When you’re struggling in life, the first step to feeling better is finding a way to talk about how you’re feeling. But for a lot of us, it can be hard to speak up, and even harder to know how to approach the conversation — who to talk to and what to say.

There’s no right way or best way to talk about mental health issues, but having a plan can help make the process less overwhelming. Just acknowledging that you need help is a really powerful thing.

 

Who to talk to?

There’s no right first person to talk to. What’s important is finding someone you feel comfortable opening up with and who you know will listen. For many of us, our GP would be the first person we go to when we’re unwell as your doctor is there to help you with your mental health as well as your physical health.

A support network outside the workplace such as friends and family is always a good place to start too, but what if your mental health is affecting your work?
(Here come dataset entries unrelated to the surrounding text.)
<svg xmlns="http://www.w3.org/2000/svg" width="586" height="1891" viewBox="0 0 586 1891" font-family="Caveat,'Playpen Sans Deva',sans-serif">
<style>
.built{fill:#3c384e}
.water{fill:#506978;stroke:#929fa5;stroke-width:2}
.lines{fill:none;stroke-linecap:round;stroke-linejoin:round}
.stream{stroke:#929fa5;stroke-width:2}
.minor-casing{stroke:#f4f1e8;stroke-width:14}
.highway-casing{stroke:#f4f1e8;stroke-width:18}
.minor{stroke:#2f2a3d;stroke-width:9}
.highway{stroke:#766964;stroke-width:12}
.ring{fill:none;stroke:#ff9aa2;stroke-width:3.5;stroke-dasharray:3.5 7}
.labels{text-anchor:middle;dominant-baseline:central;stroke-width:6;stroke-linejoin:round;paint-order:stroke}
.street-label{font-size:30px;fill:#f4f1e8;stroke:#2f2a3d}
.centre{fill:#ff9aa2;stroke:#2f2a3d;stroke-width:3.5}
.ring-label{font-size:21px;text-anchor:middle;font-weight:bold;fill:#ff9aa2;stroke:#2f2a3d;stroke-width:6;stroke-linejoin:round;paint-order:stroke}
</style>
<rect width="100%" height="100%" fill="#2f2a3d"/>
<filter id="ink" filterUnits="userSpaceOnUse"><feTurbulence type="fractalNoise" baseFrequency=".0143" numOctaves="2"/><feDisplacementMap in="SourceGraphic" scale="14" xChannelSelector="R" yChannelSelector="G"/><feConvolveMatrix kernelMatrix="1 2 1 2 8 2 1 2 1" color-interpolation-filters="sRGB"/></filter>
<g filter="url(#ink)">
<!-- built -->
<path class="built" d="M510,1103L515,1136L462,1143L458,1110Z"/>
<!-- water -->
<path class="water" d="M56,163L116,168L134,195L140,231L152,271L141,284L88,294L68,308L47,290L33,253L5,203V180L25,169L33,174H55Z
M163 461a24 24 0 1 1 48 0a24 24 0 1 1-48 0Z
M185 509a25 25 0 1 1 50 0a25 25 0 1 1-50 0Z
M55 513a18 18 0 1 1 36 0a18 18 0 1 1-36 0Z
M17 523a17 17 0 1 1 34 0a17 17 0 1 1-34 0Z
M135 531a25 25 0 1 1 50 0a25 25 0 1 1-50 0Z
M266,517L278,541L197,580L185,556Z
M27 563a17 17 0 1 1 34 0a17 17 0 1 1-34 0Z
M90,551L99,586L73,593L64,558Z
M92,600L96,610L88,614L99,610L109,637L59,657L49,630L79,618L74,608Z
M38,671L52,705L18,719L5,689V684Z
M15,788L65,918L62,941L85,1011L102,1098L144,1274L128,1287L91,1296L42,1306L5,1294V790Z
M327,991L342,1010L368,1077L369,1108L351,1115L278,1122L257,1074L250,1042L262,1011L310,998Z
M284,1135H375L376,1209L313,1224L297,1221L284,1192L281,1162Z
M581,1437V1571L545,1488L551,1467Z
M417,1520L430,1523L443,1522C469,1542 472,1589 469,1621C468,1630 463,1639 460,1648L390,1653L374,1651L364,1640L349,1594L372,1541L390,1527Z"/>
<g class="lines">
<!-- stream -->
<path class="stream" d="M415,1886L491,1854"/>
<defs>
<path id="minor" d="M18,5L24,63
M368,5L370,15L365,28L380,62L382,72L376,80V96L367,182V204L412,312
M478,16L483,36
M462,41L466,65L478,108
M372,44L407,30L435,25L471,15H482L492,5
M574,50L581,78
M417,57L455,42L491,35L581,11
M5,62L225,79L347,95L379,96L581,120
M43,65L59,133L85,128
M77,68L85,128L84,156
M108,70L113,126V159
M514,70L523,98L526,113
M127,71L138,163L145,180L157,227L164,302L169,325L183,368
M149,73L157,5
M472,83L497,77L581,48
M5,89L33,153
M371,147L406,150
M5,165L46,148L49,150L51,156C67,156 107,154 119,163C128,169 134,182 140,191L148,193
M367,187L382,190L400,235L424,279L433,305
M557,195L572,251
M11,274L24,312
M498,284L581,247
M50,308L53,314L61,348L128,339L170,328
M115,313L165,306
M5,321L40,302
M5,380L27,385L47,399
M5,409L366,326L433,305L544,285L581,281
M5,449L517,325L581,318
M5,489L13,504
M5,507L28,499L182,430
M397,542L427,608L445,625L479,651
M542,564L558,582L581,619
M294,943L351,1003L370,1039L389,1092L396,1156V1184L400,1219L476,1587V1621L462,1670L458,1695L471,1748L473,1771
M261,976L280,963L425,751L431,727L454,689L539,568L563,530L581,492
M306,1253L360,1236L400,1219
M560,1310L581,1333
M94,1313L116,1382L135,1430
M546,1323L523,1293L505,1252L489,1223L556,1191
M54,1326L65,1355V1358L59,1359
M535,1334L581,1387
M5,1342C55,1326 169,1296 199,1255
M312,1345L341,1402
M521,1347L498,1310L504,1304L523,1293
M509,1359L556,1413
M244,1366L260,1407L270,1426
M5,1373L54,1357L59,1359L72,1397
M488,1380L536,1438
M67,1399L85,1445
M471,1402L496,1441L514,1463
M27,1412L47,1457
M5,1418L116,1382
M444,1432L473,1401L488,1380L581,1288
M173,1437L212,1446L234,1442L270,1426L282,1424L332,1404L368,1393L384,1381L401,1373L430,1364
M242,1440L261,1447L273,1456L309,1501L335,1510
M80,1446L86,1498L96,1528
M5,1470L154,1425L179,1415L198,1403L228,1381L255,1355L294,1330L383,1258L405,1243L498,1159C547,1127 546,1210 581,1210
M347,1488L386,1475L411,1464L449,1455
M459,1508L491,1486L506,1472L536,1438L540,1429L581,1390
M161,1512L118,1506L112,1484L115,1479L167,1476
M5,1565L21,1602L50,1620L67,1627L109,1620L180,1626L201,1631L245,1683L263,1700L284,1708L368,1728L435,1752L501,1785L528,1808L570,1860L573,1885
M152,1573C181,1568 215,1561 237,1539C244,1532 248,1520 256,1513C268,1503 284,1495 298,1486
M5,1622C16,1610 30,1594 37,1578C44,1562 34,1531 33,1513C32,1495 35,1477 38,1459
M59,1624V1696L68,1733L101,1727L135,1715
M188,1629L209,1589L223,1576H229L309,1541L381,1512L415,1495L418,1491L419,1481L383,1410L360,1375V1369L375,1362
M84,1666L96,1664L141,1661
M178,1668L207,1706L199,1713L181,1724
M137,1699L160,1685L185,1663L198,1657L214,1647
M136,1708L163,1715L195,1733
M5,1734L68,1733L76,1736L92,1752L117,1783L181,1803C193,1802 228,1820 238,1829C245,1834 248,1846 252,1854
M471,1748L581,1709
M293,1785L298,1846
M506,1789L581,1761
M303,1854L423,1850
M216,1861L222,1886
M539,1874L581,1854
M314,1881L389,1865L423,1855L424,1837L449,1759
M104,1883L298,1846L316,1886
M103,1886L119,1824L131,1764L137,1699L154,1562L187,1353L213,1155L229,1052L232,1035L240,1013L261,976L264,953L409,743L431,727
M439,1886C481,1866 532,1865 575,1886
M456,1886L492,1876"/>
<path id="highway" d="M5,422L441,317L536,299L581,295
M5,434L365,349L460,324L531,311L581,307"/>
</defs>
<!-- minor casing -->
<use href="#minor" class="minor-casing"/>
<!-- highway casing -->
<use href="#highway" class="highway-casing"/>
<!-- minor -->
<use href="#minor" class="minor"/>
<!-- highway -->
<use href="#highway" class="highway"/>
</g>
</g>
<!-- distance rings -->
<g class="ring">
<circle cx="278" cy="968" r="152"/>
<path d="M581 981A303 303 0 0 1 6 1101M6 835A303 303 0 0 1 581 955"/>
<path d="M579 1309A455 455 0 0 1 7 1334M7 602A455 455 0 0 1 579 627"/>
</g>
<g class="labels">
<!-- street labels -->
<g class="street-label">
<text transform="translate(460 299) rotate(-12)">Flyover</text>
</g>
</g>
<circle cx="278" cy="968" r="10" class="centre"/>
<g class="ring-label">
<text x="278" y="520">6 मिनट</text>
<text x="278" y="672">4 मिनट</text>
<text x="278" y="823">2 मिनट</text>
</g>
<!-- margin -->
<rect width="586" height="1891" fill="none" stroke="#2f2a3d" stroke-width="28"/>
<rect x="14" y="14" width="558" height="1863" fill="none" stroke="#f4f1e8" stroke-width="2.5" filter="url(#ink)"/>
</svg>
You can always speak to your Line Manager, but if you don’t feel comfortable speaking to your Line Manager, you can speak to the HR Team. They may know your diagnosis, but they don’t have to tell your line manager or colleagues. You can also make use of our EAP service, which is a 24/7 service offering free and confidential support on a range of topics. Their details can be found on our ‘Support Page’.

 

Having the conversation

Once you’re ready to talk, plan what you want to say beforehand as when you’re struggling, it can be difficult to articulate how you are feeling. Find a place you feel comfortable to talk, and take courage! Remember how incredibly brave you are by opening up. Expressing feelings is what actually brings us close to other people, so don’t worry that expressing a bad or negative feeling will put people off. Funnily enough, it might bring people closer.

 

Expect to be asked questions

Some questions might include: How long has this been going on? Did something difficult happen before you started feeling this way? Can you describe what it’s like? You don’t have to answer every question that you’re asked if you don’t want. Remember that the person you’re talking to is probably asking questions to help them better understand what you’re going through.

 

Now what?

If you’ve made the decision to talk to someone about your mental health, you may be nervous about how things will go and what could happen. It may start with your school making a referral to Occupational Health, or signposting you to counselling. These professionals can help you figure out exactly what’s going on and how to start getting you the help you need.

 

You’ll probably feel relieved

Being able to open up and share something you’ve been keeping to yourself for a long time can feel like a weight has been lifted. You might learn that the person you’re talking to has had some personal experience or knows someone in their family who has gone through something similar, which will help you to feel less alone.

 

Be kind to yourself and remember, it takes time to get better. Seeking help isn’t always easy, especially when you’re not feeling well. It can take time and may not be straightforward. You could be going through something situational, which can improve with time to process feelings (for example, grief after the death of a loved one or a tough break-up) or adjustments to your environment, or you could have a more long term mental health issue. Mental health issues are common and treatable; however, you may have to try a few different things to find right type of treatment or combination of strategies that works best for you. It’s important to remember that you are not along, and you deserve that support.